The eggs of Cephalodiscus possess a large amount of yolk, and it is practically certain that there is no pelagic larval form. The embryos are hatched in an early stage, but their metamorphosis has not been observed. The early development appears to resemble that of the large-yolked species of Balanoglossus. In the bud-development, the three-segmented condition is extremely conspicuous, and a striking feature is the great relative size of the proboscis (fig. 1). A considerable part of the alimentary canal is said to be derived from the ectoderm in the buds of both Cephalodiscus and Rhabdopleura. Schepotieff (1907) states that in the young buds of the latter the central part of the alimentary canal is developed from cells which are apparently not of ectodermic origin.

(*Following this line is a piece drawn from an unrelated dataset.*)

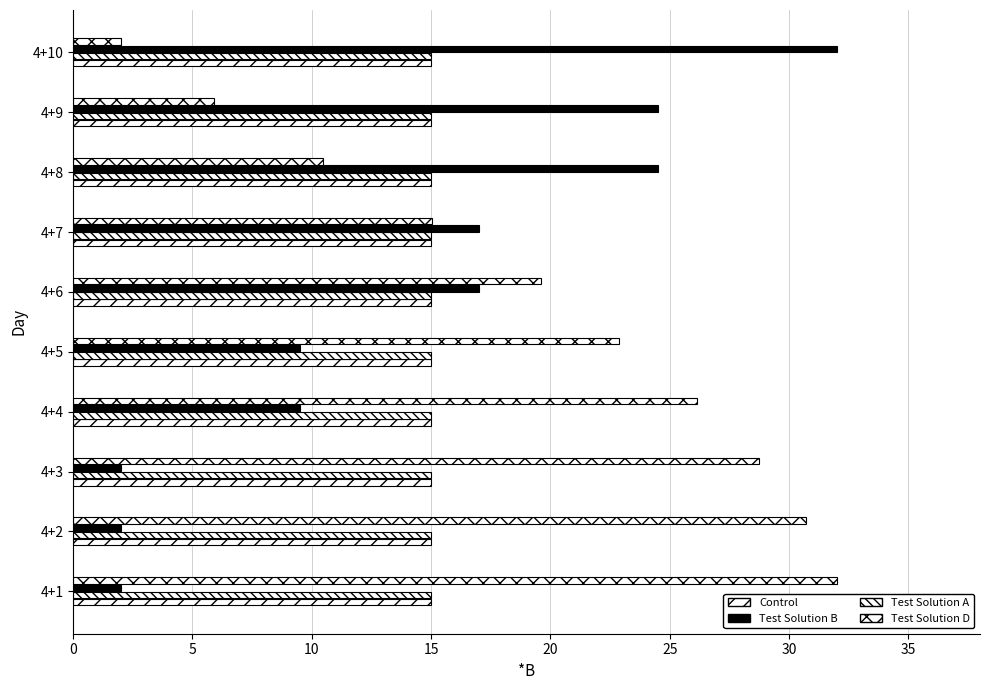

What position from the right is 15?

7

The affinity of the Pterobranchia to the Enteropneusta may be regarded as definitely established. Considering the wide differences between the two groups in the size and external characters, and in the mode of life, including the mode of feeding, it is indeed surprising that in every important organ the two groups should show a fundamental morphological identity. Their relations to Phoronis are doubtful (see Phoronidea). The question of their affinity to other divisions of the animal kingdom depends principally on the views which are held with regard to the relationships of the Enteropneusta and Phoronidea respectively. The suggestion has been made by Allmann and recently upheld by Schepotieff that Rhabdopleura is related to some of the Graptolites.

Bibliography.—(1) Andersson, “Die Pterobranchier,” Wiss. Ergebn.-Schwed. Südpolar Exp. (1907) vol. v.; (2) Fowler, “Rhabdopleura,” Proc. Roy. Soc. (1893), lii. 132; Festschr. Leuckarts (1892), p. 293-; art. “Hemichorda,” Ency. Brit. (1902), suppl. vols. xxix. p. 249; Quart. Journ. Mic. Sci. (1905), xlviii. 23; (3) Harmer, “Appendix to report on Cephalodiscus,” Challenger Rep. (1887), vol. xx. pt. lxii. p. 39; “Pterobranchia,” Sibona Rep. (1905), Monogr. vol. xxvi. bis.; (4) Lankester, “Rhabdopleura,” Quart. Journ. Mic. Sci. (1884), xxiv. 622; art. “Polyzoa,” Ency. Brit., 9th ed. (1885), xix. 430, 434; “Cephalodiscus nigrescens,” Proc. Roy. Soc. (1905), B. lxxvi. 400; (5) M‘Intosh, “Report on Cephalodiscus,” Challenger Rep. (1887), vol. xx. pt. lxii.; (6) Masterman, “Cephalodiscus,” Quart. Journ. Mic. Sci. (1898), xl. 340 (1903), vol. xlvi. 715; “Cephalodiscus: Budding,” &c., Trans. Roy. Soc. Edin. (1900), vol. xxxix. 507; (7) Ridewood, “Cephalodiscus,” Mar. Invest. S. Africa (1906), vol. iv. 173; National Antarctic Exp., Nat. Hist., ii. (1907); Quart. Journ. Mic. Sci. (1907), vol. ii., 221; (8) G. O. Sars, “Rhabdopleura,” Christiania Univ. Program. (1869), vol. i.; (9) Schepotieff, “Rhabdopleura,” Zool. Jahrb. Abt. Anat. (1906), vol. xxiii., 463; (1907), vol. xxiv., 193; “Cephalodiscus” (1907), vol. xxiv. 553; “Rhabdopleura and Graptolites,” Neues Jahrb. f. Mineral (1905), Bd. ii. p. 79.